ControllingFiniteLoop is ControlsExit && loopHasNoAbnormalExits(L) && loopIsFiniteByAssumption(L). This means that the lopo is finite *and* only has one exit.

mkazantsev added inline comments.Mar 13 2023, 8:46 PM
llvm/lib/Analysis/ScalarEvolution.cpp
9184

I don't understand. Here is what ControlsExit is from the comment of computeExitLimitFromCond:

/// \p ControlsExit is true if ExitCond directly controls the exit
/// branch. In this case, we can assume that the loop exits only if the
/// condition is true and can infer that failing to meet the condition prior
/// to integer wraparound results in undefined behavior.

It doesn't mean that there is only one exit. It only means that, no matter what exit is taken, the condition is going to be true. How do you infer ability to add 1 and guarantee the new (non-equivalent) condition under the same circumstances?

mkazantsev accepted this revision.Mar 14 2023, 2:42 AM

Ok, thanks for clarification. Maybe rename this into IsOnlyExit or ControlsOnlyExit?

This revision is now accepted and ready to land.Mar 14 2023, 2:42 AM
This revision was landed with ongoing or failed builds.Mar 14 2023, 2:59 AM
This revision was automatically updated to reflect the committed changes.

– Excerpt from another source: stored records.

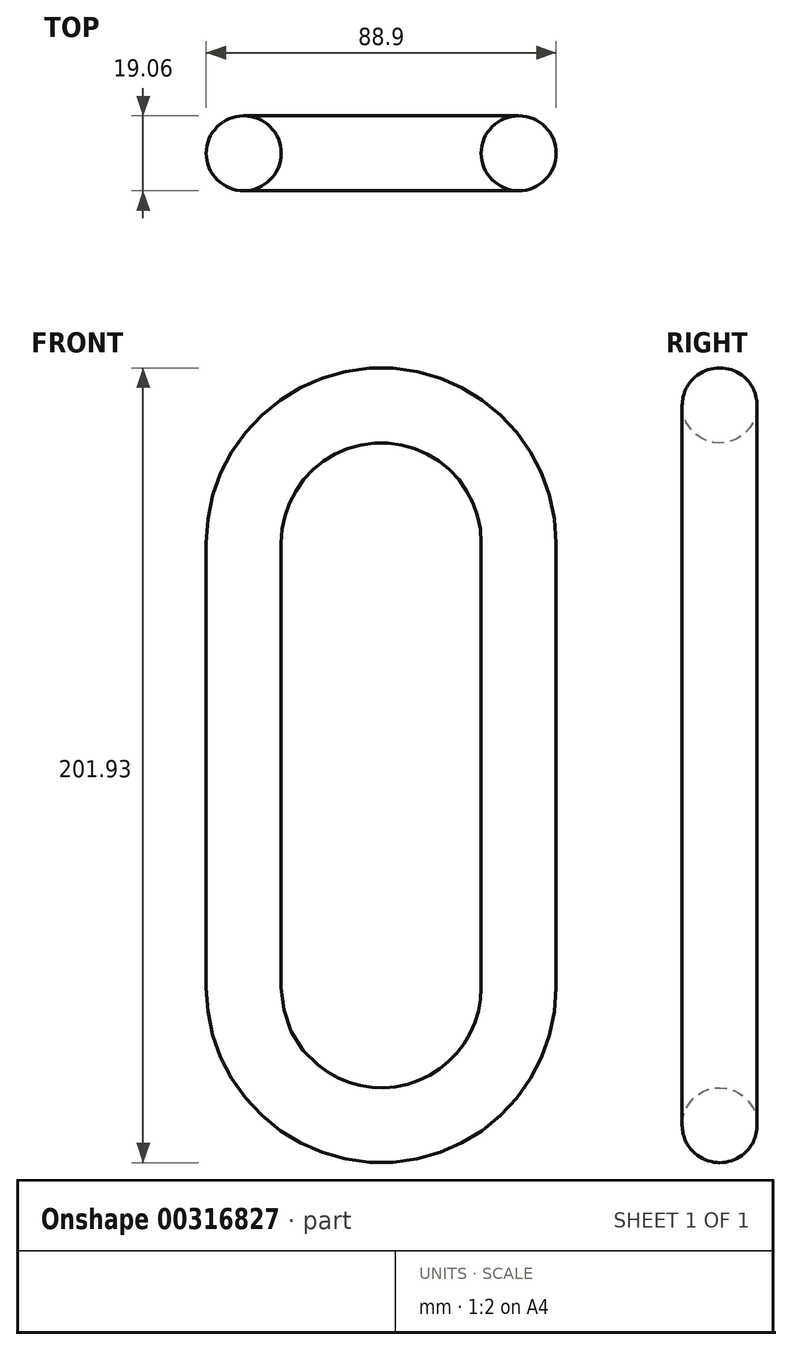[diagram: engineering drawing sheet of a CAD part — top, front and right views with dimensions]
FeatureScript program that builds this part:
annotation { "Feature Type Name" : "Feature", "Feature Type Description" : "" }
export const myFeature = defineFeature(function(context is Context, id is Id, definition is map)
    precondition{}
    {
        {
            var Q0;
            Q0=qCreatedBy(makeId("Front.planeOp"),FACE);
            var sketch = newSketch(context, id + "F0", { "sketchPlane" : qUnion([Q0])});
            skLineSegment(sketch, "E0", {"start": v(-25.4, 0) * mm, "end": v(-25.4, -35.69) * mm});
            skLineSegment(sketch, "E1.MirrorCS", {"start": v(25.4, 0) * mm, "end": v(25.4, -35.69) * mm});
            skArc(sketch, "E2", {"start": v(-25.4, -35.69) * mm, "mid": v(0, -61.09) * mm, "end": v(25.4, -35.69) * mm});
            skLineSegment(sketch, "E3", {"start": v(-25.4, 0) * mm, "end": v(-25.4, 77.34) * mm});
            skLineSegment(sketch, "E4", {"start": v(25.4, 0) * mm, "end": v(25.4, 77.34) * mm});
            skArc(sketch, "E5", {"start": v(25.4, 77.34) * mm, "mid": v(0, 102.74) * mm, "end": v(-25.4, 77.34) * mm});
            skLineSegment(sketch, "E6", {"start": v(0, 102.74) * mm, "end": v(0, -80.14) * mm, "construction": true});
            skSolve(sketch);
        }
        {
            var Q0;
            Q0=qCreatedBy(makeId("Top.planeOp"),FACE);
            var sketch = newSketch(context, id + "F1", { "sketchPlane" : qUnion([Q0])});
            skPoint(sketch, "E7.0", {"position": v(25.4, 0) * mm});
            skCircle(sketch, "E8", {"center": v(34.92, 0) * mm, "radius": 9.53 * mm});
            skSolve(sketch);
        }
        {
            var Q0;
            Q0=makeQuery(id+"F1.imprint","IMPRINT",FACE,{"disambiguationData":[TD([[makeQuery(id+"F1.imprint","IMPRINT",EDGE,{"derivedFrom":sQuery(id+"F1.wireOp",EDGE,"E8")}),1.0]])]});
            var Q1;
            Q1=sQuery(id+"F0.wireOp",EDGE,"E4");
            var Q2;
            Q2=sQuery(id+"F0.wireOp",EDGE,"E5");
            var Q3;
            Q3=sQuery(id+"F0.wireOp",EDGE,"E3");
            var Q4;
            Q4=sQuery(id+"F0.wireOp",EDGE,"E0");
            var Q5;
            Q5=sQuery(id+"F0.wireOp",EDGE,"E2");
            var Q6;
            Q6=sQuery(id+"F0.wireOp",EDGE,"E1.MirrorCS");
            sweep(context, id + "F2", {"profiles" : qUnion([Q0]), "path" : qUnion([Q1, Q2, Q3, Q4, Q5, Q6])});
        }
    });
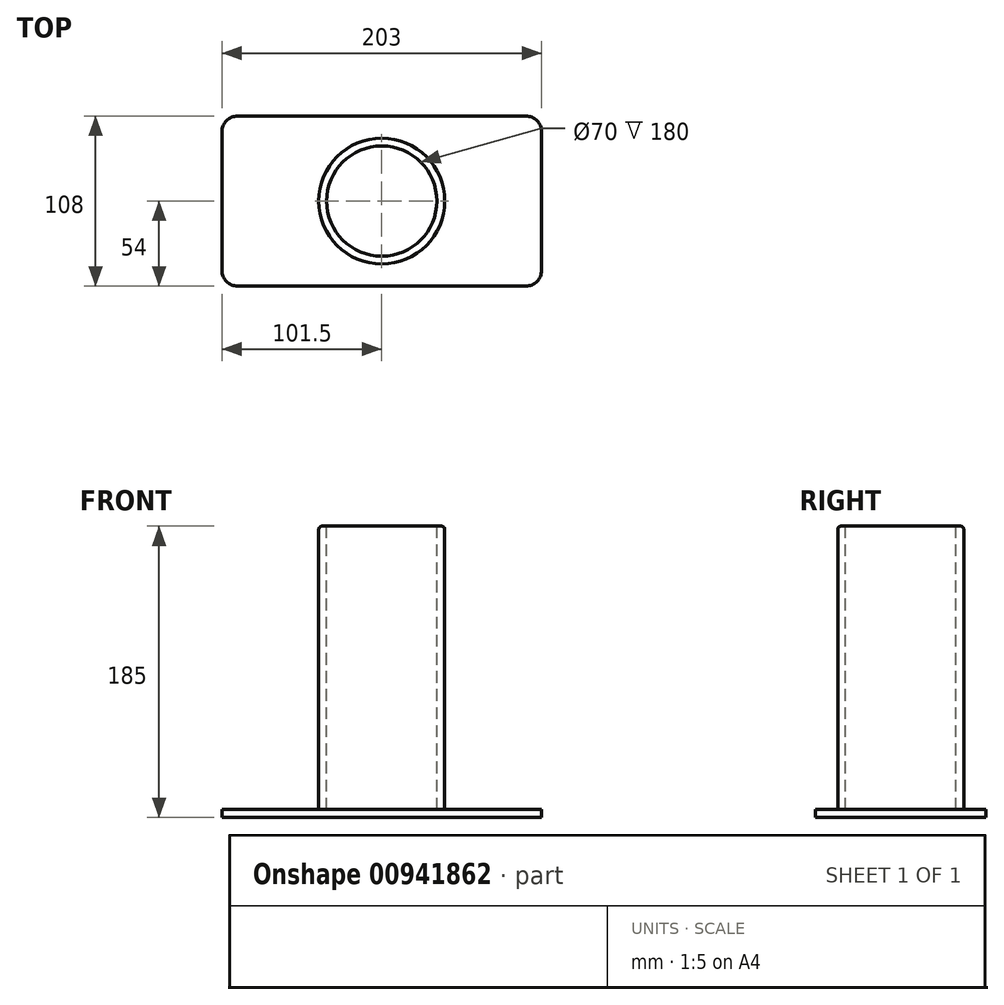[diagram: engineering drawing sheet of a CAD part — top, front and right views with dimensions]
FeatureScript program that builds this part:
annotation { "Feature Type Name" : "Feature", "Feature Type Description" : "" }
export const myFeature = defineFeature(function(context is Context, id is Id, definition is map)
    precondition{}
    {
        {
            var Q0;
            Q0=qCreatedBy(makeId("Top.planeOp"),FACE);
            var sketch = newSketch(context, id + "F0", { "sketchPlane" : qUnion([Q0])});
            skLineSegment(sketch, "E0.bottom", {"start": v(-101.5, 54) * mm, "end": v(101.5, 54) * mm});
            skLineSegment(sketch, "E0.top", {"start": v(-101.5, -54) * mm, "end": v(101.5, -54) * mm});
            skLineSegment(sketch, "E0.left", {"start": v(-101.5, 54) * mm, "end": v(-101.5, -54) * mm});
            skLineSegment(sketch, "E0.right", {"start": v(101.5, 54) * mm, "end": v(101.5, -54) * mm});
            skSolve(sketch);
        }
        {
            var Q0;
            Q0 = qSketchRegion(id + "F0", true);
            extrude(context, id + "F1", {"entities" : qUnion([Q0]), "depth" : 5 * mm, "offsetDistance" : 25 * mm});
        }
        {
            var Q0;
            Q0=makeQuery(id+"F1.opExtrude","CAP_FACE",FACE,{"disambiguationData":[OSD([sQuery(id+"F0.wireOp",EDGE,"E0.bottom"),sQuery(id+"F0.wireOp",EDGE,"E0.top"),sQuery(id+"F0.wireOp",EDGE,"E0.left"),sQuery(id+"F0.wireOp",EDGE,"E0.right")])],"isStart":false});
            var sketch = newSketch(context, id + "F2", { "sketchPlane" : qUnion([Q0])});
            skCircle(sketch, "E1", {"center": v(0, 0) * mm, "radius": 40 * mm});
            skSolve(sketch);
        }
        {
            var Q0;
            Q0 = qSketchRegion(id + "F2", true);
            extrude(context, id + "F3", {"entities" : qUnion([Q0]), "operationType" : NewBodyOperationType.ADD, "depth" : 180 * mm, "offsetDistance" : 25 * mm});
        }
        {
            var Q0;
            Q0=makeQuery(id+"F3.opExtrude","CAP_FACE",FACE,{"disambiguationData":[OSD([sQuery(id+"F2.wireOp",EDGE,"E1")])],"isStart":false});
            var sketch = newSketch(context, id + "F4", { "sketchPlane" : qUnion([Q0])});
            skCircle(sketch, "E2", {"center": v(0, 0) * mm, "radius": 35 * mm});
            skSolve(sketch);
        }
        {
            var Q0;
            Q0 = qSketchRegion(id + "F4", true);
            extrude(context, id + "F5", {"entities" : qUnion([Q0]), "operationType" : NewBodyOperationType.REMOVE, "oppositeDirection" : true, "depth" : 180 * mm, "offsetDistance" : 25 * mm});
        }
        {
            var Q0;
            Q0=makeQuery(id+"F1.opExtrude","SWEPT_EDGE",EDGE,{"disambiguationData":[OSD([sQuery(id+"F0.wireOp",EDGE,"E0.top"),sQuery(id+"F0.wireOp",EDGE,"E0.right")])]});
            var Q1;
            Q1=makeQuery(id+"F1.opExtrude","SWEPT_EDGE",EDGE,{"disambiguationData":[OSD([sQuery(id+"F0.wireOp",EDGE,"E0.bottom"),sQuery(id+"F0.wireOp",EDGE,"E0.right")])]});
            var Q2;
            Q2=makeQuery(id+"F1.opExtrude","SWEPT_EDGE",EDGE,{"disambiguationData":[OSD([sQuery(id+"F0.wireOp",EDGE,"E0.bottom"),sQuery(id+"F0.wireOp",EDGE,"E0.left")])]});
            var Q3;
            Q3=makeQuery(id+"F1.opExtrude","SWEPT_EDGE",EDGE,{"disambiguationData":[OSD([sQuery(id+"F0.wireOp",EDGE,"E0.top"),sQuery(id+"F0.wireOp",EDGE,"E0.left")])]});
            fillet(context, id + "F6", {"entities" : qUnion([Q0, Q1, Q2, Q3]), "radius" : 10 * mm, "tangentPropagation" : true, "allowEdgeOverflow" : false});
        }
        {
            var Q0;
            Q0=makeQuery(id+"F3.opExtrude","CAP_EDGE",EDGE,{"disambiguationData":[OSD([sQuery(id+"F2.wireOp",EDGE,"E1")])],"isStart":false});
            fillet(context, id + "F7", {"entities" : qUnion([Q0]), "radius" : 2 * mm, "tangentPropagation" : true, "allowEdgeOverflow" : false});
        }
    });
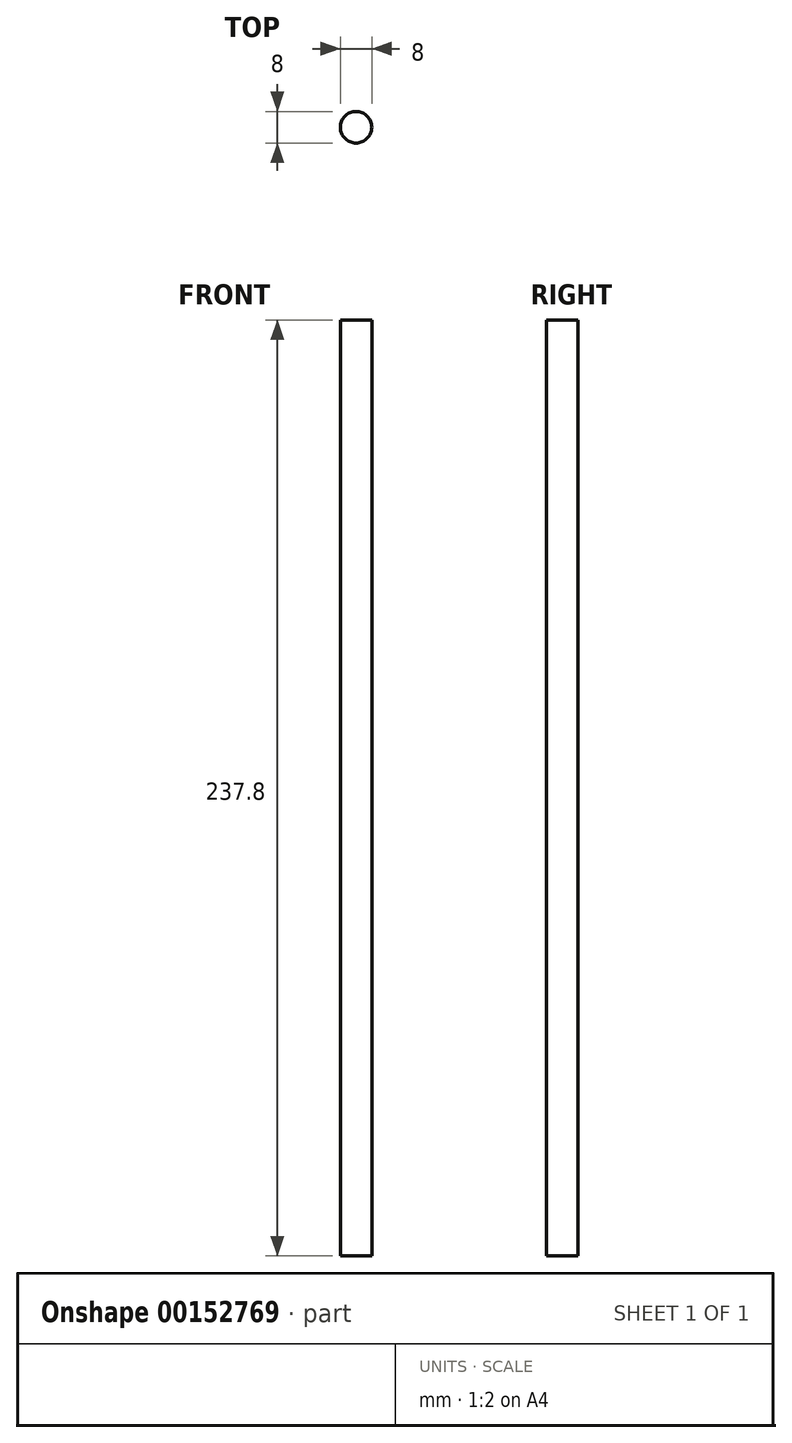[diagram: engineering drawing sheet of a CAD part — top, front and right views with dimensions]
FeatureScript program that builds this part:
annotation { "Feature Type Name" : "Feature", "Feature Type Description" : "" }
export const myFeature = defineFeature(function(context is Context, id is Id, definition is map)
    precondition{}
    {
        {
            var Q0;
            Q0=qCreatedBy(makeId("Top.planeOp"),FACE);
            var sketch = newSketch(context, id + "F0", { "sketchPlane" : qUnion([Q0])});
            skCircle(sketch, "E0", {"center": v(0, 0) * mm, "radius": 4 * mm});
            skSolve(sketch);
        }
        {
            var Q0;
            Q0 = qSketchRegion(id + "F0", true);
            extrude(context, id + "F1", {"entities" : qUnion([Q0]), "depth" : 237.8 * mm});
        }
    });
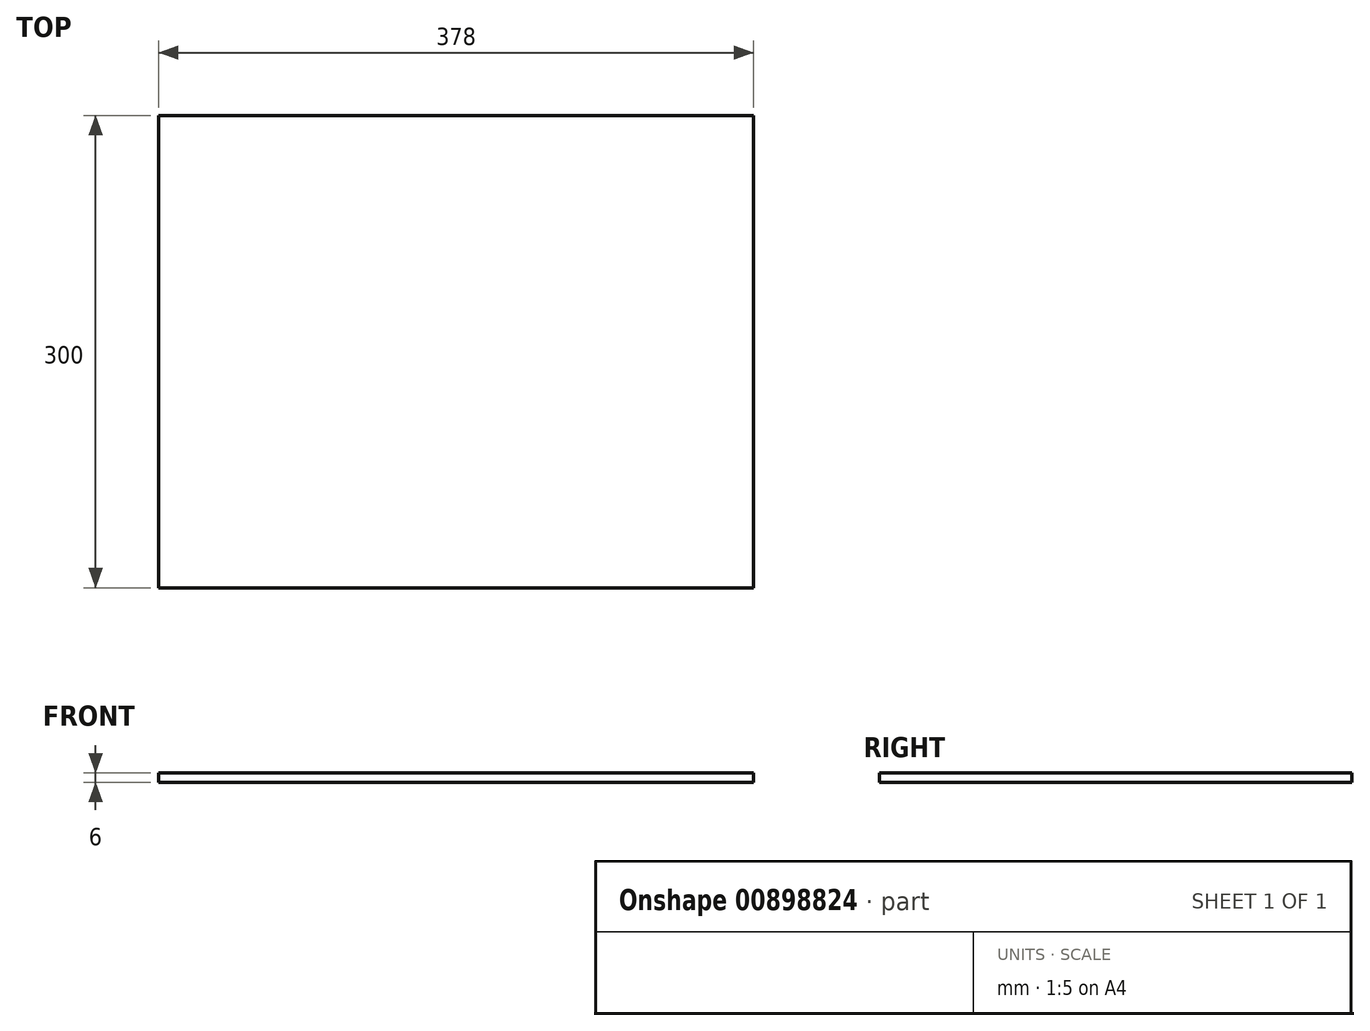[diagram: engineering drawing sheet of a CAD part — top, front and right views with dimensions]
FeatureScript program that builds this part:
annotation { "Feature Type Name" : "Feature", "Feature Type Description" : "" }
export const myFeature = defineFeature(function(context is Context, id is Id, definition is map)
    precondition{}
    {
        {
            var Q0;
            Q0=qCreatedBy(makeId("Top.planeOp"),FACE);
            var sketch = newSketch(context, id + "F0", { "sketchPlane" : qUnion([Q0])});
            skLineSegment(sketch, "E0.bottom", {"start": v(189, -150) * mm, "end": v(-189, -150) * mm});
            skLineSegment(sketch, "E0.top", {"start": v(189, 150) * mm, "end": v(-189, 150) * mm});
            skLineSegment(sketch, "E0.left", {"start": v(189, -150) * mm, "end": v(189, 150) * mm});
            skLineSegment(sketch, "E0.right", {"start": v(-189, -150) * mm, "end": v(-189, 150) * mm});
            skPoint(sketch, "E0.middle", {"position": v(0, 0) * mm});
            skSolve(sketch);
        }
        {
            var Q0;
            Q0=makeQuery(id+"F0.imprint","IMPRINT",FACE,{"disambiguationData":[TD([[makeQuery(id+"F0.imprint","IMPRINT",EDGE,{"derivedFrom":sQuery(id+"F0.wireOp",EDGE,"E0.bottom")}),-1.0]])]});
            extrude(context, id + "F1", {"entities" : qUnion([Q0]), "depth" : 6 * mm, "offsetDistance" : 25 * mm});
        }
    });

I'm seeing a regression for the following loop:

define void @foo1(ptr %A, i32 %m, i32 %n) mustprogress {
entry:
  br label %for.body

for.body:                                         ; preds = %entry, %for.body
  %i.06 = phi i32 [ 0, %entry ], [ %inc, %for.body ]
  %inc = add i32 %i.06, 1
  %cmp.not = icmp ugt i32 %inc, %m
  br i1 %cmp.not, label %for.end, label %for.body

for.end:                                          ; preds = %for.body
  ret void
}

We used to produce a backedge-taken count of %m, but now we produce (-1 + (1 umax (1 + %m))).

We used to produce a backedge-taken count of %m, but now we produce (-1 + (1 umax (1 + %m))).

On your reduced example, it's interesting the the loop backedge is guaranteed to execute when %m is defined. This might be an over-reduction, but we might be able to do a corrected version of D148107 based on the defining scope bound of RHS being guaranteed to reach the backedge test. I'm a bit worried about both the compile time of that, and that I'm over specializing for your possible over-reduced example.

The original C code is something like for (unsigned i = 0; i <= m; i++). The reduction just cut out the loop body.

At a high level, determining that the "max" is unnecessary shouldn't be hard; the only reason it's tricky is that howManyLessThans doesn't know that "m+1" doesn't overflow. If we had a dedicated howManyLessThanOrEquals, we would do the right thing without any special logic.